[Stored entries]
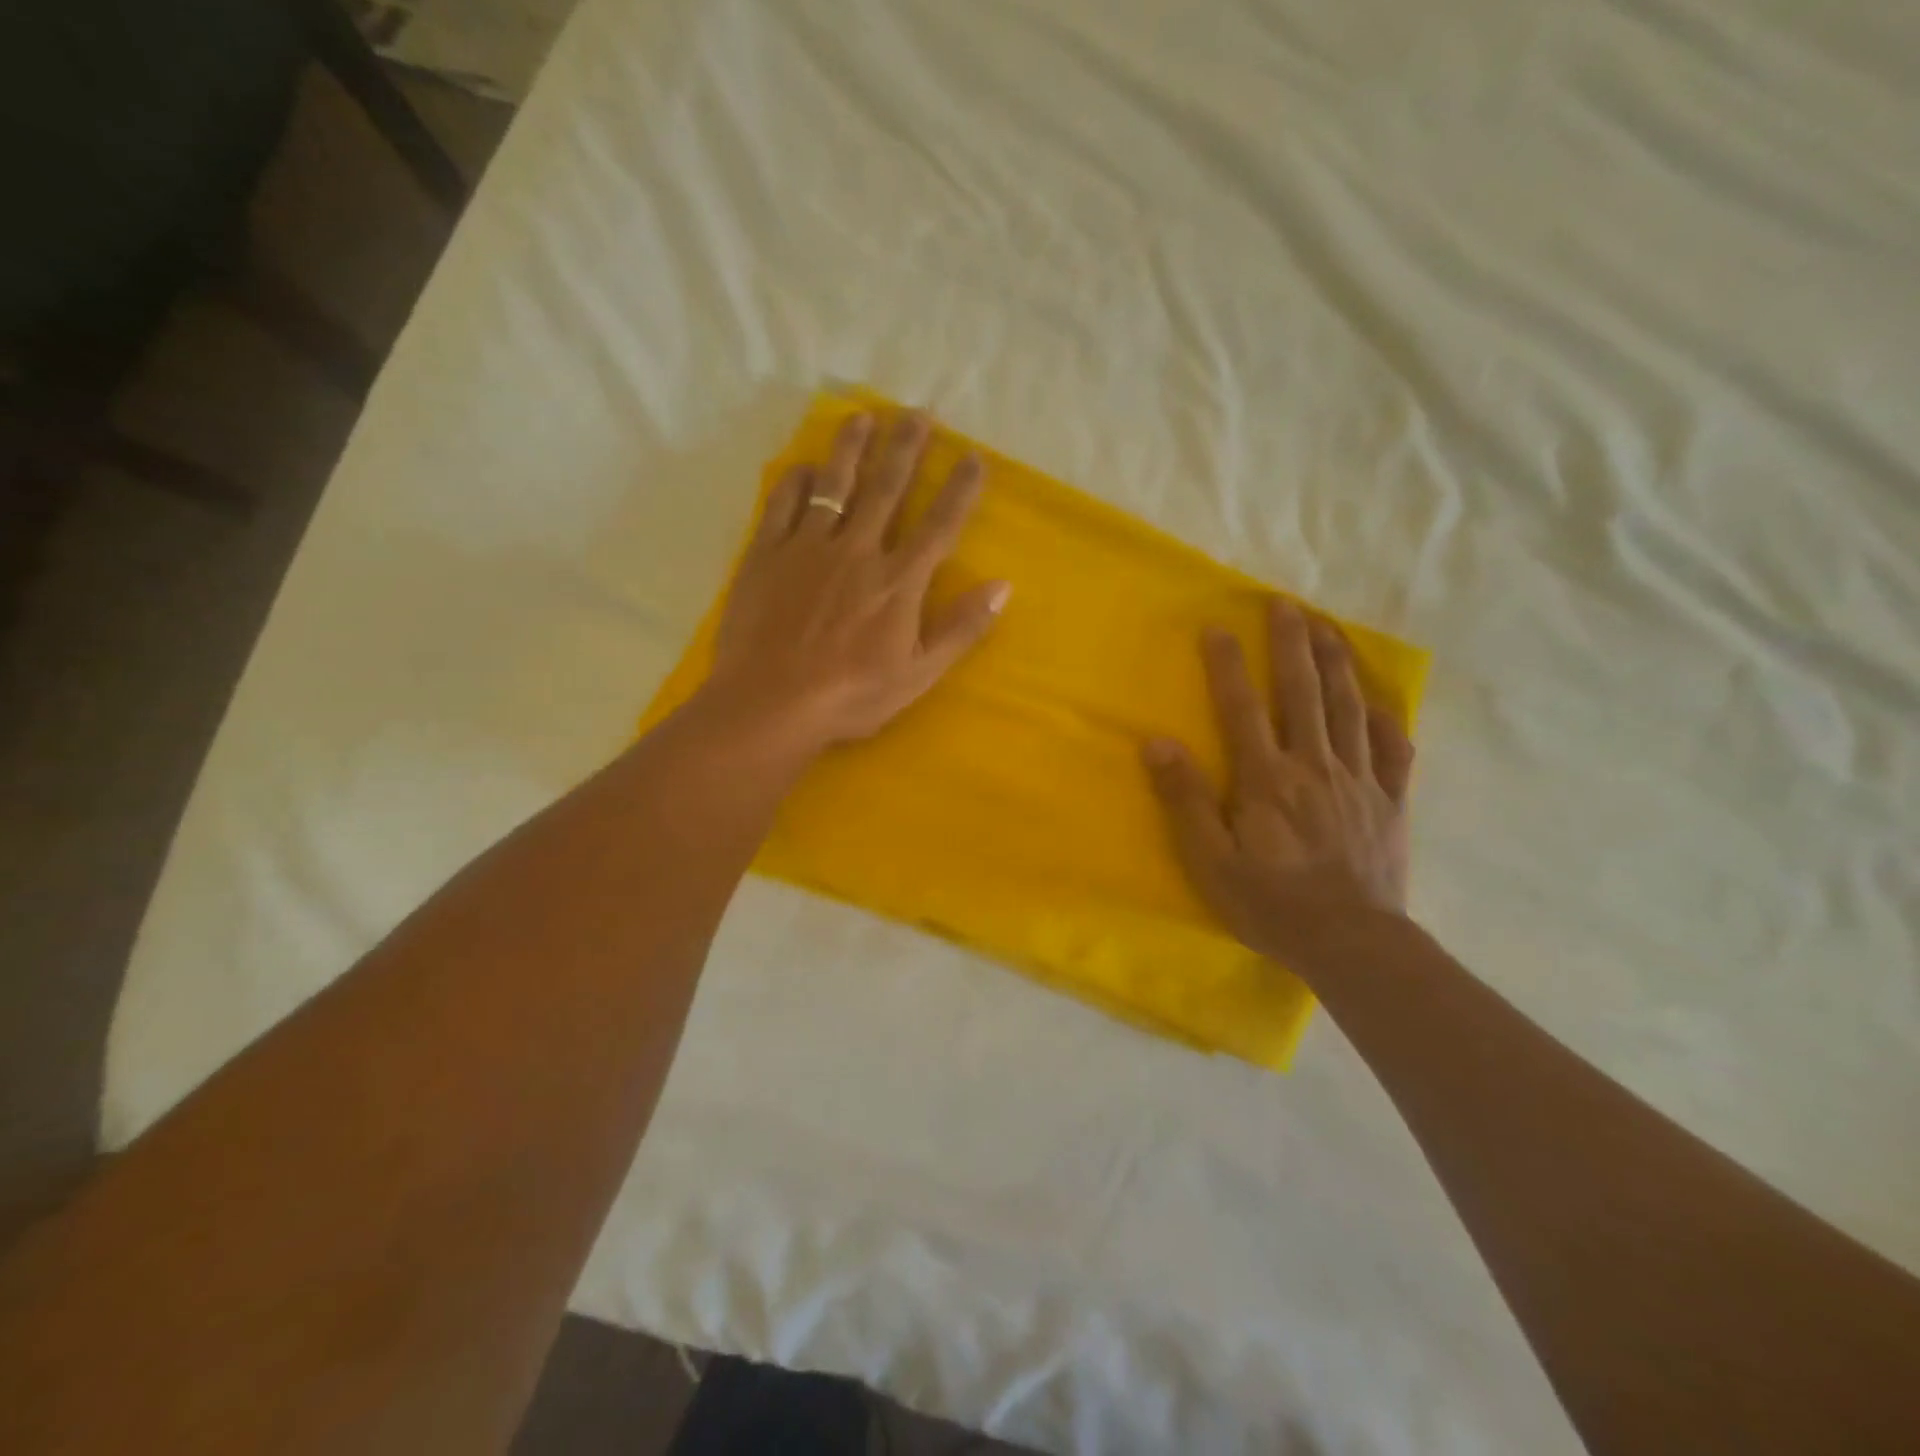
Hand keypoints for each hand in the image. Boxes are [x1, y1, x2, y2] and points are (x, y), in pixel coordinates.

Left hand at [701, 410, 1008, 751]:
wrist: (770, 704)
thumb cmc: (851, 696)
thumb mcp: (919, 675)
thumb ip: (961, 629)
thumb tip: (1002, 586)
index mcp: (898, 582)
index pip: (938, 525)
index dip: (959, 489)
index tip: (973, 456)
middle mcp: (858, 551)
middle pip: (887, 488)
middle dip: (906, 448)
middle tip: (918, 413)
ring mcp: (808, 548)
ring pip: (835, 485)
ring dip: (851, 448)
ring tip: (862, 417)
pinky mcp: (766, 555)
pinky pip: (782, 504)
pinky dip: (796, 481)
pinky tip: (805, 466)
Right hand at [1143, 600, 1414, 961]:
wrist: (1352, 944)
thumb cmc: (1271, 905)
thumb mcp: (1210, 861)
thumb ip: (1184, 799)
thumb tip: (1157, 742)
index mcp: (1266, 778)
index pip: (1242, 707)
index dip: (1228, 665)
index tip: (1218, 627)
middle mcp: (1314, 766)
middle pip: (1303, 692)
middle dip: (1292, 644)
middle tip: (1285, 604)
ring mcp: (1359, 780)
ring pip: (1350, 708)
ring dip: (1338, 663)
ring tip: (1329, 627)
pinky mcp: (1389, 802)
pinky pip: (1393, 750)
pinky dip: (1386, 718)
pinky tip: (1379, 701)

---

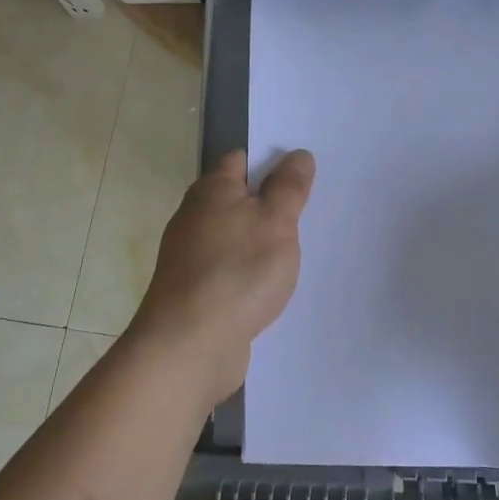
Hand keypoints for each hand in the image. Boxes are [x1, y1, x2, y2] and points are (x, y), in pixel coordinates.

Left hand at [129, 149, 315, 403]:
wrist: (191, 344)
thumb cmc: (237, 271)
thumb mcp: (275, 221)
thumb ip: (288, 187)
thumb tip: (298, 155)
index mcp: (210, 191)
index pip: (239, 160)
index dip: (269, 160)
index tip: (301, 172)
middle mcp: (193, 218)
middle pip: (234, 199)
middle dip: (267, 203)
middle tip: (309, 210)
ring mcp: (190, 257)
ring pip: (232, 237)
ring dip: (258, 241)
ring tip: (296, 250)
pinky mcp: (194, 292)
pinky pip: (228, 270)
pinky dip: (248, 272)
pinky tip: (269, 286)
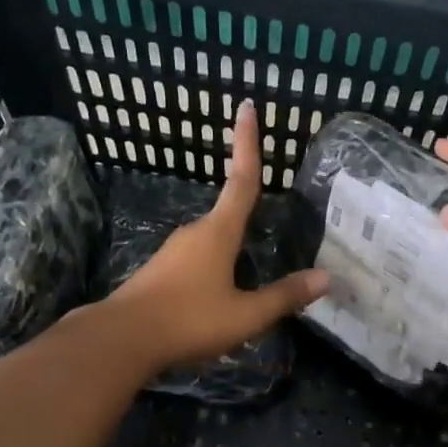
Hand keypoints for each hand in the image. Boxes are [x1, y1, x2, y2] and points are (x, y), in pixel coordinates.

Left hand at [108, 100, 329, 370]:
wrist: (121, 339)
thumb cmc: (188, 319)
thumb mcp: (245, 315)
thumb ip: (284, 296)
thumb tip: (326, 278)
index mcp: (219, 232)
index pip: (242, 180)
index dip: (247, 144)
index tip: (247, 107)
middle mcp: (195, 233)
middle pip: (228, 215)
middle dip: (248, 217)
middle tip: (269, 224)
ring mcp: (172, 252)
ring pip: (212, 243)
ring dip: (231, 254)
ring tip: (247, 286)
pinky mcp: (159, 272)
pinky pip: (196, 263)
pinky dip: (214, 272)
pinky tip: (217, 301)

Work to complete
Range to copy from the records above: the line containing "pinky dip: (248, 272)" to the line containing "ring dip: (231, 254)", both included. Output those lines exactly and only those, skipping pictures.

Answer section
pinky dip: (248, 272)
pinky tip: (269, 286)
Hand keypoints for each hand in the image. Boxes are [x1, y1, x2, y2] and points are (x, y), in pixel coordinates.

Left hand at [108, 100, 329, 370]:
wrist: (121, 339)
thumb cmc: (188, 319)
thumb mcp: (245, 315)
thumb ip: (284, 296)
thumb tip: (326, 278)
index mcp: (219, 232)
index pip: (242, 180)
index dip: (247, 144)
index tip: (247, 107)
middle mcp: (195, 233)
middle pip: (228, 215)
middle dip: (248, 217)
middle tip: (269, 224)
ring mcp: (172, 252)
ring pip: (212, 243)
ring dip: (231, 254)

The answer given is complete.